Directions
Read the records and write them out again exactly.

-- The input follows --

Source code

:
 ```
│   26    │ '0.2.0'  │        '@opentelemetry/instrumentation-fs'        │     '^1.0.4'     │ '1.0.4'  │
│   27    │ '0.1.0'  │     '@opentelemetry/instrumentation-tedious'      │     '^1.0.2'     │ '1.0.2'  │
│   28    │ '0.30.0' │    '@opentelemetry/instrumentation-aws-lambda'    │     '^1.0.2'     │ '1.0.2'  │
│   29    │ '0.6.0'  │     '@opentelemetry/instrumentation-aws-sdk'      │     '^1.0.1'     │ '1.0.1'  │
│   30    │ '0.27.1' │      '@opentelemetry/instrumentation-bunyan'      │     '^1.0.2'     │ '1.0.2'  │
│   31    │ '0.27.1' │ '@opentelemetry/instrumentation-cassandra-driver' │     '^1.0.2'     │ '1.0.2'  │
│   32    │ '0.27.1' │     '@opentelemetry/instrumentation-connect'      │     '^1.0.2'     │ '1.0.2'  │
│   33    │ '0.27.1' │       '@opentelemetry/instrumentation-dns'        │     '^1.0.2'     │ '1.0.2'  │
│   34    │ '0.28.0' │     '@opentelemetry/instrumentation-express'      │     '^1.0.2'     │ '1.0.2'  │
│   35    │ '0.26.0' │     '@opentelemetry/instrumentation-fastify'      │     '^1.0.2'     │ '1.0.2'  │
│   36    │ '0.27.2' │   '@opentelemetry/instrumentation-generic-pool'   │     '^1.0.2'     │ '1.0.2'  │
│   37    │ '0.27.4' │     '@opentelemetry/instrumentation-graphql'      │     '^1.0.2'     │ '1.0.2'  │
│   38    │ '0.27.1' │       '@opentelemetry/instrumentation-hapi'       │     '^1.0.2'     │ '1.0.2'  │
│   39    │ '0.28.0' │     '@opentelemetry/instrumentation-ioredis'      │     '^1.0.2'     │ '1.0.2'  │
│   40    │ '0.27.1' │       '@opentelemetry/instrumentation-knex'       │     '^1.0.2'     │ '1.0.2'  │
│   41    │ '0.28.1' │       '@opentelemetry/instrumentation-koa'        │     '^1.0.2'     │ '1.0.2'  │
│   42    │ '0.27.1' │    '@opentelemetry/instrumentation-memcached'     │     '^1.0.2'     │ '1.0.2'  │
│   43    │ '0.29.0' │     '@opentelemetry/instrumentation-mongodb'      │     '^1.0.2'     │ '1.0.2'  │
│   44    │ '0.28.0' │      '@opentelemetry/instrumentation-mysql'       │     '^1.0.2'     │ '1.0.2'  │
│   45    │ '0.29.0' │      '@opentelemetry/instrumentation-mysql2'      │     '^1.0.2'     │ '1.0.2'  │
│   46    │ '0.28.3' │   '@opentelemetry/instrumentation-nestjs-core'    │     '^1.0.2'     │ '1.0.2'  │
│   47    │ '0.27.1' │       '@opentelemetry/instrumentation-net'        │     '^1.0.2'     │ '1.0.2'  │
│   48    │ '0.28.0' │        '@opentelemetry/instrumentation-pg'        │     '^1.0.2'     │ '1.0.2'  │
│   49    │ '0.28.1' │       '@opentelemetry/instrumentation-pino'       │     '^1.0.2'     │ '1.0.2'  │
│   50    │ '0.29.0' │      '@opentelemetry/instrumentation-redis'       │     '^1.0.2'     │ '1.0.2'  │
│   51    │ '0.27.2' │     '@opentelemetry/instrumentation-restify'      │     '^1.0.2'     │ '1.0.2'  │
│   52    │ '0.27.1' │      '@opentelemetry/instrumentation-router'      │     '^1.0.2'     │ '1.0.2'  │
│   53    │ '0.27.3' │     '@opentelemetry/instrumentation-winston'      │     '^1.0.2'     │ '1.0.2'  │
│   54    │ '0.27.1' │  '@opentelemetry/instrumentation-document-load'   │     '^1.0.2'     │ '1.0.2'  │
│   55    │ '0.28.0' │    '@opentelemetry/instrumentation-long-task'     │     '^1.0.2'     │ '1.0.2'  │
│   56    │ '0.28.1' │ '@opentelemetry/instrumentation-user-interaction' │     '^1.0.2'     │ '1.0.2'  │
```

-- The input concluded --

Your response
Source code

:
 ```
│   26    │ '0.2.0'  │        '@opentelemetry/instrumentation-fs'        │     '^1.0.4'     │ '1.0.4'  │
│   27    │ '0.1.0'  │     '@opentelemetry/instrumentation-tedious'      │     '^1.0.2'     │ '1.0.2'  │
│   28    │ '0.30.0' │    '@opentelemetry/instrumentation-aws-lambda'    │     '^1.0.2'     │ '1.0.2'  │
│   29    │ '0.6.0'  │     '@opentelemetry/instrumentation-aws-sdk'      │     '^1.0.1'     │ '1.0.1'  │
│   30    │ '0.27.1' │      '@opentelemetry/instrumentation-bunyan'      │     '^1.0.2'     │ '1.0.2'  │
│   31    │ '0.27.1' │ '@opentelemetry/instrumentation-cassandra-driver' │     '^1.0.2'     │ '1.0.2'  │
│   32    │ '0.27.1' │     '@opentelemetry/instrumentation-connect'      │     '^1.0.2'     │ '1.0.2'  │
│   33    │ '0.27.1' │       '@opentelemetry/instrumentation-dns'        │     '^1.0.2'     │ '1.0.2'  │
│   34    │ '0.28.0' │     '@opentelemetry/instrumentation-express'      │     '^1.0.2'     │ '1.0.2'  │
│   35    │ '0.26.0' │     '@opentelemetry/instrumentation-fastify'      │     '^1.0.2'     │ '1.0.2'  │
│   36    │ '0.27.2' │   '@opentelemetry/instrumentation-generic-pool'   │     '^1.0.2'     │ '1.0.2'  │
│   37    │ '0.27.4' │     '@opentelemetry/instrumentation-graphql'      │     '^1.0.2'     │ '1.0.2'  │
│   38    │ '0.27.1' │       '@opentelemetry/instrumentation-hapi'       │     '^1.0.2'     │ '1.0.2'  │
│   39    │ '0.28.0' │     '@opentelemetry/instrumentation-ioredis'      │     '^1.0.2'     │ '1.0.2'  │
│   40    │ '0.27.1' │       '@opentelemetry/instrumentation-knex'       │     '^1.0.2'     │ '1.0.2'  │
│   41    │ '0.28.1' │       '@opentelemetry/instrumentation-koa'        │     '^1.0.2'     │ '1.0.2'  │
│   42    │ '0.27.1' │    '@opentelemetry/instrumentation-memcached'     │     '^1.0.2'     │ '1.0.2'  │
│   43    │ '0.29.0' │     '@opentelemetry/instrumentation-mongodb'      │     '^1.0.2'     │ '1.0.2'  │
│   44    │ '0.28.0' │      '@opentelemetry/instrumentation-mysql'       │     '^1.0.2'     │ '1.0.2'  │
│   45    │ '0.29.0' │      '@opentelemetry/instrumentation-mysql2'      │     '^1.0.2'     │ '1.0.2'  │
│   46    │ '0.28.3' │   '@opentelemetry/instrumentation-nestjs-core'    │     '^1.0.2'     │ '1.0.2'  │
│   47    │ '0.27.1' │       '@opentelemetry/instrumentation-net'        │     '^1.0.2'     │ '1.0.2'  │
│   48    │ '0.28.0' │        '@opentelemetry/instrumentation-pg'        │     '^1.0.2'     │ '1.0.2'  │
│   49    │ '0.28.1' │       '@opentelemetry/instrumentation-pino'       │     '^1.0.2'     │ '1.0.2'  │
│   50    │ '0.29.0' │      '@opentelemetry/instrumentation-redis'       │     '^1.0.2'     │ '1.0.2'  │
│   51    │ '0.27.2' │     '@opentelemetry/instrumentation-restify'      │     '^1.0.2'     │ '1.0.2'  │
│   52    │ '0.27.1' │      '@opentelemetry/instrumentation-router'      │     '^1.0.2'     │ '1.0.2'  │
│   53    │ '0.27.3' │     '@opentelemetry/instrumentation-winston'      │     '^1.0.2'     │ '1.0.2'  │
│   54    │ '0.27.1' │  '@opentelemetry/instrumentation-document-load'   │     '^1.0.2'     │ '1.0.2'  │
│   55    │ '0.28.0' │    '@opentelemetry/instrumentation-long-task'     │     '^1.0.2'     │ '1.0.2'  │
│   56    │ '0.28.1' │ '@opentelemetry/instrumentation-user-interaction' │     '^1.0.2'     │ '1.0.2'  │
```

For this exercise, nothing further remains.